## Begin DOCUMENT SEGMENT

Not since Ali MacGraw and Ryan O'Neal locked lips in "Love Story" -- seen at the movie theater when I was an impressionable lovesick 'tween -- have I been so intrigued by something having to do with Harvard.
And what I learned about Rachael Ray has certainly changed my opinion of her. Not that I had anything against her, really, if you don't count the whole Ritz Crackers-situation I wrote about in 2007 under the headline, "Rachael, Rachael, Rachael: Enough already!"
Which is how I happened to hear from the fine folks at Harvard: after my Ritz-rant came out, I was interviewed for the case study by a Harvard Business School researcher. You can read the study too, but copyright law won't allow me to post it. You'll have to buy a copy. At $6.95, it'll cost a bit more than you'd pay on the newstands for "Every Day with Rachael Ray" but if you subscribe to the Rach phenomenon, or even if you don't, it's every bit as entertaining and enlightening. What's in it? The biz-school promo material explains the content here in biz-schooleze:
"The case details the rapid rise of Rachael Ray's career, beginning with her first appearance on NBC's Today show in March 2001. The case chronicles her success, exploring her various brands, promotional work and expansion into new media markets. The case also allows students to grapple with the challenges Rachael Ray might face in terms of the continued sustainability of her successful brand."

## End DOCUMENT SEGMENT
## Begin EXTRACTED INFORMATION

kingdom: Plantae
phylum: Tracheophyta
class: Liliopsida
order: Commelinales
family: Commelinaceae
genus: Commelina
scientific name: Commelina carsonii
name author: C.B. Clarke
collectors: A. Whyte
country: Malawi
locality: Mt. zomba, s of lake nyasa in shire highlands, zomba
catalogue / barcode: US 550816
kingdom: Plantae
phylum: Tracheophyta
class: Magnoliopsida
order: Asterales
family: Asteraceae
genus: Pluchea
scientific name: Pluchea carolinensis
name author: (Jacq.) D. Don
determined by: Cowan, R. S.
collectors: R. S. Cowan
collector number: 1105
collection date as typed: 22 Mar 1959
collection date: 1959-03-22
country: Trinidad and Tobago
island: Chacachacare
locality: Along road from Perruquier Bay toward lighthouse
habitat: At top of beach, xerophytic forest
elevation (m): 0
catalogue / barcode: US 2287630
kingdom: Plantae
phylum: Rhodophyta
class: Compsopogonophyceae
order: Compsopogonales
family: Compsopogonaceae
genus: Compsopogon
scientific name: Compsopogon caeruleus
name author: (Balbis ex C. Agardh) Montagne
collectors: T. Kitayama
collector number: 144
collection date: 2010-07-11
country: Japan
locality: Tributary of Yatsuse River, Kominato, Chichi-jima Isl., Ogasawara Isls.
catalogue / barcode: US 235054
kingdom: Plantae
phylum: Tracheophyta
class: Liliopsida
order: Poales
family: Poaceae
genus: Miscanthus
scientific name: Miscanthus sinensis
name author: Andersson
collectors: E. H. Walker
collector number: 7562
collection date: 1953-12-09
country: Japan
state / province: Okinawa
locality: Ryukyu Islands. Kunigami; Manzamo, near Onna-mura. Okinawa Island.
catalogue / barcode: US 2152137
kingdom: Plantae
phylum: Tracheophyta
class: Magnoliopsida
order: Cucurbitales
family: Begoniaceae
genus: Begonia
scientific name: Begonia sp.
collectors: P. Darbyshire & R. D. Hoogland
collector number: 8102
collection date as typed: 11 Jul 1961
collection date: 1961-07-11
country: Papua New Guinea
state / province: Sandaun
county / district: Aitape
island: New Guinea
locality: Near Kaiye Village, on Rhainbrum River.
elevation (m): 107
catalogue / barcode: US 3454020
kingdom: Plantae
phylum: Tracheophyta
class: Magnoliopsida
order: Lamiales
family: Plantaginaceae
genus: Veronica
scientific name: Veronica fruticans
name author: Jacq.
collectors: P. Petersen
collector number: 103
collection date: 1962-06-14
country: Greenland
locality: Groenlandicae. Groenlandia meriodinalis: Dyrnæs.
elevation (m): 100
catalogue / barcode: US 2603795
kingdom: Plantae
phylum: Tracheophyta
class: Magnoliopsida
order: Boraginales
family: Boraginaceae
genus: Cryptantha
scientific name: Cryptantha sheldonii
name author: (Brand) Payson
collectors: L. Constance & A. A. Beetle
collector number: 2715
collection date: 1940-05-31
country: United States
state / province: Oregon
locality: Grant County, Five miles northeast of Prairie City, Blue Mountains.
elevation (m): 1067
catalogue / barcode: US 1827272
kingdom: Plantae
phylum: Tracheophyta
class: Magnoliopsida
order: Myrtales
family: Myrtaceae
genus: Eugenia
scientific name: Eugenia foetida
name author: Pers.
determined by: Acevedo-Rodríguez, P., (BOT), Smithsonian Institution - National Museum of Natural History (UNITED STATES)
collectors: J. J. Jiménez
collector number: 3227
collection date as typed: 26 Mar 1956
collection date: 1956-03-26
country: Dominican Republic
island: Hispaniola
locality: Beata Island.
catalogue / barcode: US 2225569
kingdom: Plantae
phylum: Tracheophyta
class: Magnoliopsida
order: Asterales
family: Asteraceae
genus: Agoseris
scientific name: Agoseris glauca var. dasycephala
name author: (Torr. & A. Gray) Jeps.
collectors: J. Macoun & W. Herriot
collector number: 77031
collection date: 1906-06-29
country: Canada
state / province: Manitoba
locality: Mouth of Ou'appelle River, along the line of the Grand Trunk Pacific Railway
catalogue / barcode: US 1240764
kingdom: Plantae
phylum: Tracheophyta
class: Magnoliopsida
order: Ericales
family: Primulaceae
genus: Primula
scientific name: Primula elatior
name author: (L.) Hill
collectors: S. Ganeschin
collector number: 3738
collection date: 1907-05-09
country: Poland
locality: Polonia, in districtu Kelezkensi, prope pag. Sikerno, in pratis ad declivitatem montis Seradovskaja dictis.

## End EXTRACTED INFORMATION

PROBLEMS TO WORK ON >>
- a) According to the blog post about the Rachael Ray case study, what does a copy of the Harvard case study cost?
- b) Which titles appear in quotation marks in the blog post about the Rachael Ray case study?
- c) Pick up the blog post about the Rachael Ray case study from where it stops.
The records are separate material, unrelated to the blog post about the Rachael Ray case study.

REPLIES >>
- a) $6.95

- b) "Love Story"; "Rachael, Rachael, Rachael: Enough already!"; "Every Day with Rachael Ray"

- c)
Love her or hate her, she's a success. And this business-school treatise outlines exactly how that came to be, in a way that goes well beyond the many things I've read or written about that success story. Reading those details made me want to take Rachael out for a drink, or three.
But the part that cemented that notion was this direct quote from Rach regarding her vision for her magazine: "I want to see legitimately useful information: here are shoes you can cook in and party in. . .This is more about customer service. I grew up working in resort-town restaurants [as I did]. In my mind I'm a waitress [ditto for me]. I want to give the people what they want [me too, doll!]"
And what people want, my editors told me this week, are recipes for Superbowl Sunday. Which poses a problem, because despite what my eds have insisted I write in the past, I don't give a rip about the Super Bowl. The soup bowl, sure, but the Super Bowl? Nah. Especially since the "Iggles" (as they call the team where I come from) lost their Bowl bid this year.
So I'll turn instead -- as so many millions do -- to the talented, successful, Harvard-dissected Rachael Ray, who's got plenty of "Yum-O" Superbowl recipes right here, courtesy of her fan-blog "Everything Rachael Ray."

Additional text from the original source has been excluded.